Nothing  clearly racist or sexist.  If you feel there is, maybe specify what you think is, and why you feel that way?  Now there are times things are reported, but that doesn't mean they are supported.  It's just talking about people and their traditions at a set time.  "Slavery" was also viewed very differently than in modern times.  There were slaves and masters, but there were guidelines to having slaves.  The slaves were often such because they owed a debt.  During the year of jubilee, the slaves were to be released.  Some wanted to continue working for their master, and if they chose to, their ear would be pierced which was symbolic of their dedication to their master.  If you're thinking of the Egyptians, then slavery was more brutal, but that's not something that was being supported, but rather reporting a historical account.

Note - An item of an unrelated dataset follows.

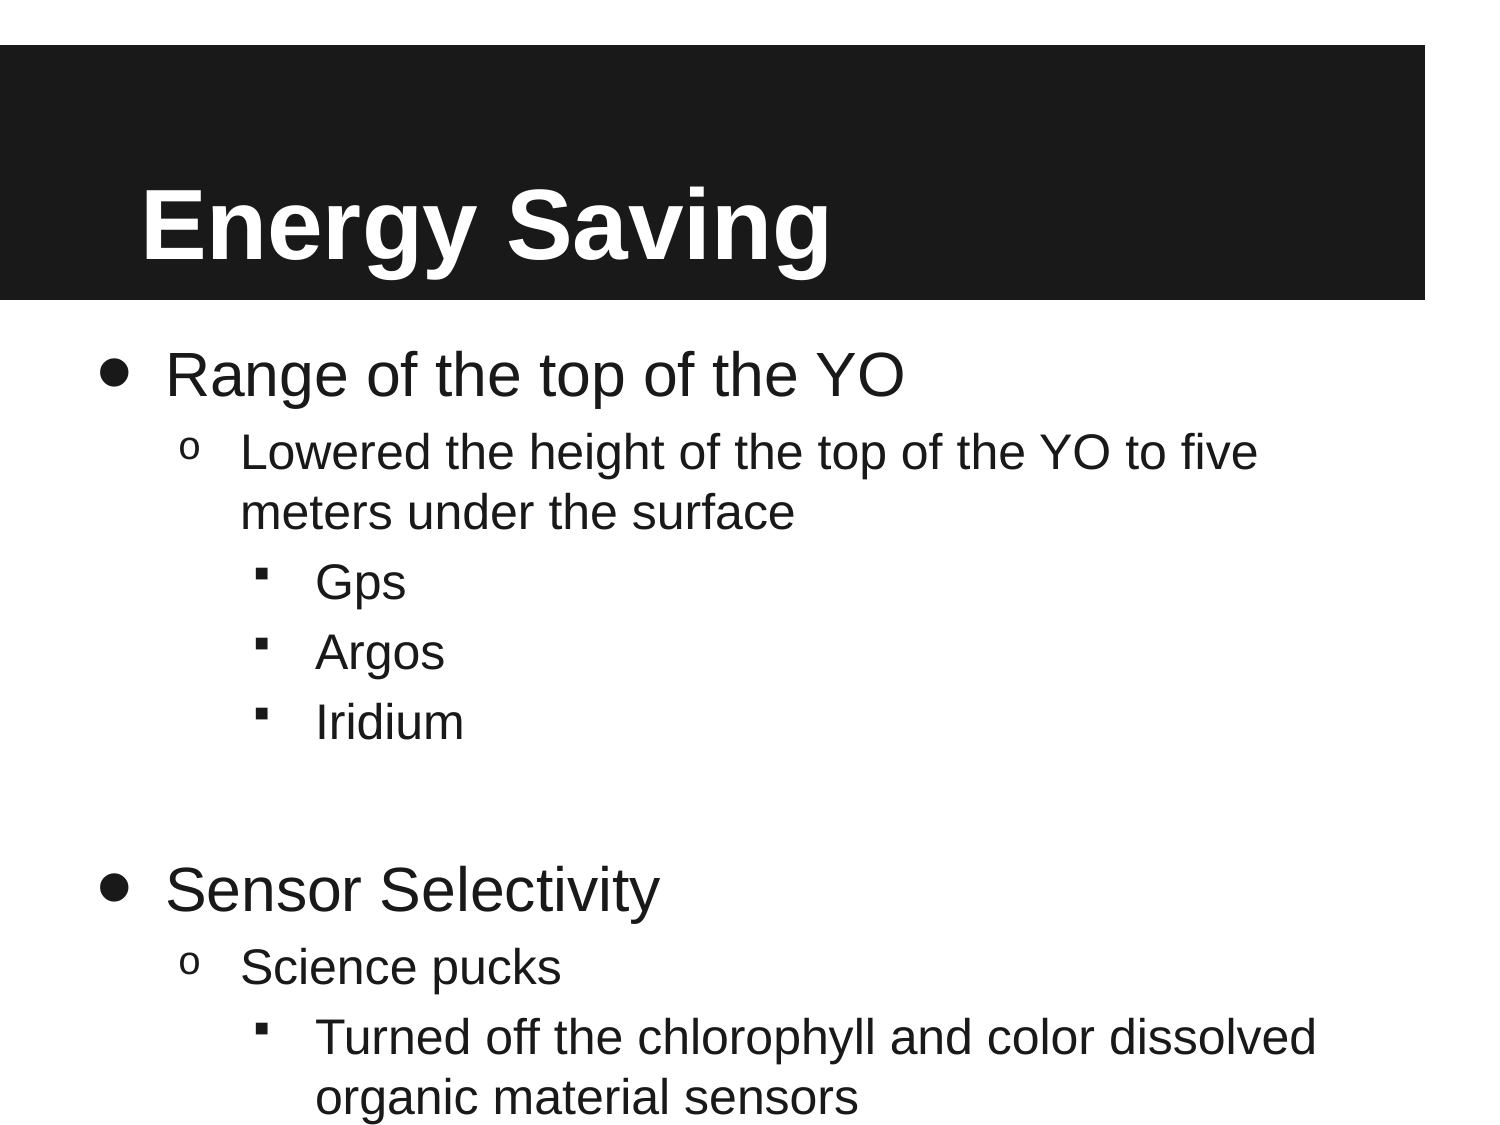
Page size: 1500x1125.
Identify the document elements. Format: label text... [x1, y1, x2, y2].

Don't be ridiculous. I can sniff your indentured servant lies a mile away. Jewish men could only be a slave for 7 years. Women and foreigners would be slaves for life. That's racism and sexism right there. Also, certain races were not allowed into the temple. You could charge foreigners interest but not Jews. Imagine if white people got interest-free credit cards and blacks never could get those. The fact that I have to spell this out for you in 2019 is ridiculous. Old news that you are pretending to not know. What is your problem?
Jesus is like Pinocchio.  He's the bastard son of a carpenter. And a liar. And he wishes he was real.